In the absence of the Pull itself, the event’s student leaders are planning activities to keep the Pull and its spirit alive until the contest can be held sometime in 2021. Possibilities include a rally and gathering new and returning participants. They’re also encouraging alumni of the event to share their reflections on “Down by the River: The Pull in Alumni Memory” on Facebook, which was started a few years ago to chronicle the Pull.
This year is only the fifth known cancelation in the event’s history. The informal nature of the competition in its early years means that details from the Pull’s early history (pre-1909) are sketchy, but it is known that there were at least four years that the Pull was not held. The last time that the Pull was cancelled was 1957, due to a flu epidemic on campus, according to the student newspaper at the time. The other three cancellations were in 1918, 1943 and 1944, during World War I and World War II.
The Pull has also been postponed twice during the past 50 years. The last time was in 1986, when rain prompted the college to hold the event a day later than originally scheduled. In 1974, the rope broke during the contest, which at the time took place on Friday afternoons, which was then postponed to the following Monday. Period accounts prior to 1970 haven’t been consulted to see if there were postponements in earlier years.

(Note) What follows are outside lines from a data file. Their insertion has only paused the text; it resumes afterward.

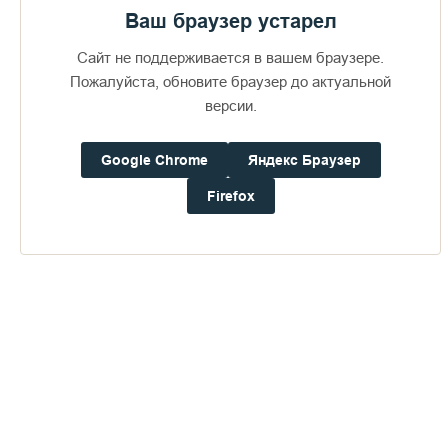
Ваш браузер устарел
Сайт не поддерживается в вашем браузере.
Пожалуйста, обновите браузер до актуальной
версии.
Google Chrome
Яндекс Браузер
Доступно в
Загрузите в
16+
Firefox
Погода на Валааме
+17°
Ветер:
4.0 м/с, ЮВ
Осадки:
0.0
мм
Давление:
756.5
мм рт. ст.
Влажность:
91%
Будьте в курсе последних событий монастыря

This is the second year in a row that circumstances have had a major impact on the Pull. Due to high water levels at the event’s traditional home on the Black River because of Lake Michigan’s near-record highs, the 2019 contest was held instead on campus, along the south side of 11th Street between Lincoln and Fairbanks avenues. The event had last been relocated, also due to wet conditions, in 1952.
The freshman Class of 2023 won last year’s Pull, which was held on Saturday, Sept. 28, 2019. Through the years, the sophomores and even-year classes have held the edge in the win-loss column. Since 1909, the sophomores have taken 70 contests to the freshman class’s 33; the even-year/odd-year split for the same period is 56 to 47. There is no record of the outcome of contests held prior to 1909.
The Pull is one of two traditional autumn freshman-sophomore competitions being affected by the pandemic. The other, the Nykerk Cup competition, is typically held in late October or early November in the college’s DeVos Fieldhouse and features members of the two classes competing in song, plays and oration. This year’s Nykerk will be held on Saturday, Oct. 24, but will be presented virtually instead of before an in-person audience. Additional information regarding Nykerk will be announced as available nearer the event’s date.